Wednesday, May 4, 2016

De facto socialism.

You have to hand it to the left and their coterie of media boot lickers. Every thing the left has done for the last 100 years has been to subvert and distort free markets in favor of interventionism and redistribution. This painted whore of a simulacrum of a pale shadow of capitalism is thus known in our national discourse as "capitalism" for which "socialism" is the answer. Confucius call your office.

Ron Paul makes essentially the same point in his RT interview yesterday that Charles Hugh Smith made about ours being a predatory system of economic exploitation (i.e., socialism):

Ron Paul: I think the problem is all in semantics. When they [young adults] say they oppose today’s capitalism, I oppose today’s so-called capitalism. I don’t even like the world “capitalism,” I like “free markets.” But if you say “free markets” and “capitalism” together, we don’t have that. We have interventionism. We have a planned economy, we have a welfare state, we have inflationism, we have central economic planning by a central bank, we have a belief in deficit financing. It is so far removed from free-market capitalism that it’s foolish for people to label it free market and capitalize on this and say: “We know it’s so bad. What we need is socialism.” That is a problem.

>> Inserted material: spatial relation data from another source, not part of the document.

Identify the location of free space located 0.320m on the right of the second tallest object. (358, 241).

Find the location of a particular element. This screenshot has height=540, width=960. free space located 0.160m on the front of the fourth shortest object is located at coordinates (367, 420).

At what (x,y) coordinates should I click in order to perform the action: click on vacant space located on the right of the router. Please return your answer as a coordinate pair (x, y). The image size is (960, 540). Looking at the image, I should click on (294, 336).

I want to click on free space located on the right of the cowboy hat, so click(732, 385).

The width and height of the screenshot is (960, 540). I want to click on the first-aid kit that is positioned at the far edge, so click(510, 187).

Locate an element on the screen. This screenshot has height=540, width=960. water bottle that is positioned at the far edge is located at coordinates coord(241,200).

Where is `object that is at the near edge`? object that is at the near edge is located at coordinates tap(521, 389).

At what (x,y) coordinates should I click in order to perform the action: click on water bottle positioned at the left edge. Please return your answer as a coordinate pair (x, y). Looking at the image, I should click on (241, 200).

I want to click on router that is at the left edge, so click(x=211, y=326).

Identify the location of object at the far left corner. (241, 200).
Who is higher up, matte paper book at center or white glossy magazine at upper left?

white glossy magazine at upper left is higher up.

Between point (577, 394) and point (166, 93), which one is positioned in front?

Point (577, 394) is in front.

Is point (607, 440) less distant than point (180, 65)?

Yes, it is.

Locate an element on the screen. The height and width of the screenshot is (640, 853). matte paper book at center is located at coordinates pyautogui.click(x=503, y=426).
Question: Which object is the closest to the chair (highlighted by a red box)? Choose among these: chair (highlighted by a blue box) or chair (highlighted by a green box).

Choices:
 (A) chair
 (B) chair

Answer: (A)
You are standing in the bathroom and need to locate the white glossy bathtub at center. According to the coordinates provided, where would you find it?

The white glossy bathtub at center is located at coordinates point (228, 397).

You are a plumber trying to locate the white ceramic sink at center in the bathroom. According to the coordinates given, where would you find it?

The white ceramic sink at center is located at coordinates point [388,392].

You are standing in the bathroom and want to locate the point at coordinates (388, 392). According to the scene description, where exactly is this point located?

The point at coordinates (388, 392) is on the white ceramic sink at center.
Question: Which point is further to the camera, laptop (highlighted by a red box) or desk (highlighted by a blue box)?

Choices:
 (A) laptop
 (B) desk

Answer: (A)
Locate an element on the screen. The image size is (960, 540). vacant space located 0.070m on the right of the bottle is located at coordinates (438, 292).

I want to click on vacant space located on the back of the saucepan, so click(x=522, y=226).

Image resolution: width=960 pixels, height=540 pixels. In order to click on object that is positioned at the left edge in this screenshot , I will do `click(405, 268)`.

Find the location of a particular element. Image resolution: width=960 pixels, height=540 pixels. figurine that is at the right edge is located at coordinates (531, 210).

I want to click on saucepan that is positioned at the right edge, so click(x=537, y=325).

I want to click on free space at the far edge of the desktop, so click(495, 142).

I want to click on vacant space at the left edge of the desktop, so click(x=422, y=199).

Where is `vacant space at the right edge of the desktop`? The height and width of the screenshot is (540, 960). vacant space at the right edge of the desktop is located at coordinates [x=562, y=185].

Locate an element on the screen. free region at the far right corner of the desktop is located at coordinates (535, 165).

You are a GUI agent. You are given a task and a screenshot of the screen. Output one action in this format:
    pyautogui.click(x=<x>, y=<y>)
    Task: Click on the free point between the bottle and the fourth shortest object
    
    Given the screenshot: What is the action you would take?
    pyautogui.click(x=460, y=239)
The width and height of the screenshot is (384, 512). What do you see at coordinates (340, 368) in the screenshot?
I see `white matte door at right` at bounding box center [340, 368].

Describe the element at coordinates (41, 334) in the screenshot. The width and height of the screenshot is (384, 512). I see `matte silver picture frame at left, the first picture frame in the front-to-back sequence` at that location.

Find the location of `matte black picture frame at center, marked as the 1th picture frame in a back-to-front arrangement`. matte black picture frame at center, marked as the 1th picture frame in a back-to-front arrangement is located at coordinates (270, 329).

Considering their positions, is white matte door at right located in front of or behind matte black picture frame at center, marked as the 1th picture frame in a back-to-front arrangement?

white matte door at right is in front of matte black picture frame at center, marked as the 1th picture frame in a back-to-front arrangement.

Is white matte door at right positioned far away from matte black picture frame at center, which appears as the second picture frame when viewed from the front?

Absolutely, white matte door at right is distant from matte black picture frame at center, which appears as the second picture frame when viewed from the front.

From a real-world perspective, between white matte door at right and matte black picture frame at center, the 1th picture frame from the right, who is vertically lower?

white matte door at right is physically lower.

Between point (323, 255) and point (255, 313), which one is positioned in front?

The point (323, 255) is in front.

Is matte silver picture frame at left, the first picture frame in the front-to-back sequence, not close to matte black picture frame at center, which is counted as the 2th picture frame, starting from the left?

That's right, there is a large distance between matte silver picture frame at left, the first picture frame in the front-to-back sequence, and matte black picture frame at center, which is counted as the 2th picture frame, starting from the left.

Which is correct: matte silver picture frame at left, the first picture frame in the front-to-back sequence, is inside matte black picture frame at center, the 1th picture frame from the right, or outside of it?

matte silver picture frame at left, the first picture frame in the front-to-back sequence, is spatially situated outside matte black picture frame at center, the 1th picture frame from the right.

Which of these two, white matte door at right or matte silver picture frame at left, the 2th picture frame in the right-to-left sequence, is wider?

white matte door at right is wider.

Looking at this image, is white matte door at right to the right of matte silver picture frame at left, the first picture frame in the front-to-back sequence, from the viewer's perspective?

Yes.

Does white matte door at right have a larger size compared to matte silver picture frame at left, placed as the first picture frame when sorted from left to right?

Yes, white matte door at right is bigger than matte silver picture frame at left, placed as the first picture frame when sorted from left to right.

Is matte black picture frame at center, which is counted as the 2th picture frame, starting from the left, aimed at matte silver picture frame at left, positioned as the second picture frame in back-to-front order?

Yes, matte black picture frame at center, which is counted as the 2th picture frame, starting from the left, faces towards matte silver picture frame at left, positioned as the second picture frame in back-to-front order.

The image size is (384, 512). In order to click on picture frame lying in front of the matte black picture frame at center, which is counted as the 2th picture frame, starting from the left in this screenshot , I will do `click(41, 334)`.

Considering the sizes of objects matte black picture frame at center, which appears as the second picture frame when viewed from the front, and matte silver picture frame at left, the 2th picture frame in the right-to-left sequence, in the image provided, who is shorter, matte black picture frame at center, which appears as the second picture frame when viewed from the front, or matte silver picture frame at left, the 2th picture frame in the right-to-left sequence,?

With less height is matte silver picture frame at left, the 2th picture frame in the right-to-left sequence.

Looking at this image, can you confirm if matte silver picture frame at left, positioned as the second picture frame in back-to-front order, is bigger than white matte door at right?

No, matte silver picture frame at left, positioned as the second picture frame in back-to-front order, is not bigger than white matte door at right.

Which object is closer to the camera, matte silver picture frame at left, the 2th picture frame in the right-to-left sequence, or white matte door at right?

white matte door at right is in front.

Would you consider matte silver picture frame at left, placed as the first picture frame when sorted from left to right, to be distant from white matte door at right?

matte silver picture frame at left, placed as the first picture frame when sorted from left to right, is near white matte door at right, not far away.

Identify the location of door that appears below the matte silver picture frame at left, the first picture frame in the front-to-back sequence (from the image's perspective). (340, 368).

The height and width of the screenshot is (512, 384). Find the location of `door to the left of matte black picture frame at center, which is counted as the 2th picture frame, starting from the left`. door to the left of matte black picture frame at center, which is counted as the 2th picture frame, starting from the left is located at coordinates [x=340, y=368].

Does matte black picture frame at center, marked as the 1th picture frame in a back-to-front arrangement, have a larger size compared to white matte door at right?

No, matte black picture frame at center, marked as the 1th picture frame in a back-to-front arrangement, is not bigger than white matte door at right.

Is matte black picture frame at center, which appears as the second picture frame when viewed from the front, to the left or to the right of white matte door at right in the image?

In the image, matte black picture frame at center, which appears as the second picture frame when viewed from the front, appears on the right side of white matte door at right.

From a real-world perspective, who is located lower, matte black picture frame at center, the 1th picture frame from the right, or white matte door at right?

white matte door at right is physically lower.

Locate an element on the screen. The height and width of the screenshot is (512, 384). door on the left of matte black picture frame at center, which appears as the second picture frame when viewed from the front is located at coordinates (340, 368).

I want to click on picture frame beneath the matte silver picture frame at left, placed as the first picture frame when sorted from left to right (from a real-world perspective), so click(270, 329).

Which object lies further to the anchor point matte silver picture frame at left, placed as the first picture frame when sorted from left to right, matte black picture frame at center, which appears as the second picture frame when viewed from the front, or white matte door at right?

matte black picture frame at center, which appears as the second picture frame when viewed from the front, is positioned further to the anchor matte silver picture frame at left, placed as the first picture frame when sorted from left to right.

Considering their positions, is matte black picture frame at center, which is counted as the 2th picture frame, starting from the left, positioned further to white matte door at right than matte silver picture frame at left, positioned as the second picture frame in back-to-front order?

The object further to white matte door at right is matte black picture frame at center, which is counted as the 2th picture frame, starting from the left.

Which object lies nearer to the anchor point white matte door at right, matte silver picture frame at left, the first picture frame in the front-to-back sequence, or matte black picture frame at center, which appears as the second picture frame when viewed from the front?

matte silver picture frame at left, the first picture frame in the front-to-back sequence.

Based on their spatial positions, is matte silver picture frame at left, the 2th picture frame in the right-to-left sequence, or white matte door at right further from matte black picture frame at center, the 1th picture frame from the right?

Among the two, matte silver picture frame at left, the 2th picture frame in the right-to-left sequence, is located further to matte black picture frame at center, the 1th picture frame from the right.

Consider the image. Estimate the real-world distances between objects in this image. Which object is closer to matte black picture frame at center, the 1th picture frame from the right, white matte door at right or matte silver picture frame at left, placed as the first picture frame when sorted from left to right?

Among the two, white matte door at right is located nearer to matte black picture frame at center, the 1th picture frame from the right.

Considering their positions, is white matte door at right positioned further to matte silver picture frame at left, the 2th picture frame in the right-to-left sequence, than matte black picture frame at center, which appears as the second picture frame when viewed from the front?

That is a problem in definitions and understanding of what kind of policies we have. I am a champion of free markets, but not of the current system that we have today. I am highly critical of it, because it is designed to fail. It is designed to reward the rich; it is designed inevitably to destroy the middle class, and also to finance some of the worst things in government: all the deficits with the welfare state and for the warfare state. So yes, it’s failing. People should reject what we have, but they shouldn’t reject liberty and freedom and sound economic policies, because that is not the problem. The problem is we don’t have enough free markets.[1]

I don't see that our economic system is designed to fail. I think he means it is inherently unstable no matter the justifications, cognitive dissonance, or denial of the elite. What matters to them is "I've got mine" and they have no sense of urgency about examining structural problems and backing out of the mad hole we're in. Paul notes the unhappiness of the young and sympathizes. Their take, however, fails to see the danger to political liberty from an ever-strengthening, increasingly-unchallengeable central government that has loosed all constitutional bonds.

So elites were quite happy to diminish liberty and prosperity for all by ignoring basic principles of political economy, embracing economic interventionism, and indulging in lunatic political, social, and cultural engineering (not without active malevolence) and the next generation want wealth distribution but are horribly indifferent to or unaware of the totalitarian horrors of the last century.

This election we'll see how this plays out with the elites and the young wondering as we speak about whether to support one or the other of the twin horrors of leftism. Ever hear them say boo about the stuff in this chart?

Note Obama contribution. That's what Hillary wants to "build on."

Notes
[1] "‘Our economic system is designed to fail’ – Ron Paul." Russia Today, 5/3/16.

H/t: Zero Hedge and Of Two Minds (chart).